Tari Tan at a podium with an audience in a foreground
Tari Tan | PHOTOGRAPH By NEal Hamberg; COURTESY OF Harvard Initiative for Learning and Teaching (HILT)

Students first annotate their own lesson materials, then submit them to ChatGPT and compare the results. They reflect on the quality of their prompts, potential bias in the output, and how the AI’s responses align with their goals. This helps reinforce a key lesson, she said: while generative AI may mimic fluency, it doesn’t replicate human reasoning. As a consequent, students begin to conceive of it not as an infallible source of information, but as a thinking partner.

Tan emphasized the importance of metacognition, or “thinking about one’s own thinking.” When students can articulate how they’re using AI, she said, they’re better able to identify when they’re learning and when they’re outsourcing thought. She also noted that using AI in this way deliberately adds “cognitive load,” requiring students to assess the quality, relevance, and accuracy of AI outputs. In some cases, the effort of managing the tool becomes a distraction from the task itself.

Critically, Tan does not grade her students’ AI-generated content. Instead, she assesses their reflections and their ability to use AI meaningfully. Over time, students get better at writing effective prompts and critiquing the AI’s output. They learn to identify hallucinations, jargon that masks weak logic, and content that sounds plausible but lacks substance.

Tan’s broader takeaway from the experiment is that AI won’t make teaching obsolete. It may, however, render disengaged or uncritical teaching practices obsolete.
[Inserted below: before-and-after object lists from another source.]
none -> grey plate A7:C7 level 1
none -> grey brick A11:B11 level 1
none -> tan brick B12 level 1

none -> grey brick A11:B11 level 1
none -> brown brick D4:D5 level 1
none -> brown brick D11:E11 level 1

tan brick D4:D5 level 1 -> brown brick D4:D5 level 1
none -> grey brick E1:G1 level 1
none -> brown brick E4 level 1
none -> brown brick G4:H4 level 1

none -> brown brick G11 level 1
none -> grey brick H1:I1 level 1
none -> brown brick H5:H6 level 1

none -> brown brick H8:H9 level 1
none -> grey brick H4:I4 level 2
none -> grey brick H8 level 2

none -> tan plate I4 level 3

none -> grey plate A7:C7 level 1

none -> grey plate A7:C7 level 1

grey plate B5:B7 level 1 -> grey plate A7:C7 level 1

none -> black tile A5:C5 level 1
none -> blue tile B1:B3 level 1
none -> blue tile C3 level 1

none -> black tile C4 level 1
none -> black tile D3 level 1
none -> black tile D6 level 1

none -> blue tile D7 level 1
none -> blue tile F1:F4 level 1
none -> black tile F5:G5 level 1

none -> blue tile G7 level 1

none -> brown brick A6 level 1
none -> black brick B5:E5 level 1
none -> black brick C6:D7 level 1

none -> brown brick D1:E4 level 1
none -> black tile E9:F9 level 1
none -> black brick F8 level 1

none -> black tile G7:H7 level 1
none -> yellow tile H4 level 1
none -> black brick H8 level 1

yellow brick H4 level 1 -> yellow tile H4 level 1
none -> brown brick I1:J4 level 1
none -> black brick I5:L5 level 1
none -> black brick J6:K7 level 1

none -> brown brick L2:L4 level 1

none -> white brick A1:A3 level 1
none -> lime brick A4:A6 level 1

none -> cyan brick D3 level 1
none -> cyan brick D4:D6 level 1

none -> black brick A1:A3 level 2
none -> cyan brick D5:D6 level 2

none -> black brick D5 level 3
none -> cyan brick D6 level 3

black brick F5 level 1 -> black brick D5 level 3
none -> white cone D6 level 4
Reshaping Executive Education at Harvard Business School

As generative AI becomes central to the modern workplace, Harvard Business School is rethinking how to prepare students for using it in the real world. During Boston AI Week, which took place from September 26 to October 3, HBS faculty and staff discussed experiments with AI-powered tools, particularly custom GPTs, to enhance instruction and provide additional student support.

Fritz Kocher, a senior application analyst at HBS, introduced a GPT model that helps faculty process course feedback by turning lengthy student comments into actionable insights and visual summaries. The tool, he said, serves as a “warm handoff” to faculty, not a replacement for human judgment.

“You go from 50 pages of feedback, straight into an appointment to work on the insights it gives you,” Kocher said. The tool also provides structured visualizations and is aligned with teaching principles from the C. Roland Christensen Center for Teaching and Learning.

Dustin Hilt, the director of HBS’s Live Online Classrooms initiative, and Jaye Schneider, the associate director of business relationship management, said it was important to accustom faculty to use generative AI. Schneider’s team developed scaffolded “prompt libraries,” or standardized, pre-written phrasing to ease the learning curve and support successful adoption.

Wendy Riseborough, a senior creative producer at HBS, described an experiment in which AI-generated avatars were used to populate virtual classrooms when live participants were not present. The goal of this project was to ensure that asynchronous students could still feel “present” within the classroom environment, even remotely. The team explored dozens of video-generation platforms. Early results were mixed (some avatars were too stiff or obviously artificial), but advances in platforms like HeyGen have brought greater realism.

As more AI tools are introduced, panel members said, data privacy remains an important focus at the University. For example, HBS mandates that all generative AI tools must not be trained on user data; must operate in a so-called “walled garden,” or protected from outside parties; must comply with strict data privacy contracts; and must enable faculty to safely upload HBS cases and course data without including any personally identifiable information or financial data.

Historically, outright bans on new technologies often drive its use underground, making integration and regulation more difficult. Similarly, a punitive approach to generative AI may reduce misuse but risks fostering stigma and confusion, agreed panelists, which can lead to uninformed or inappropriate use.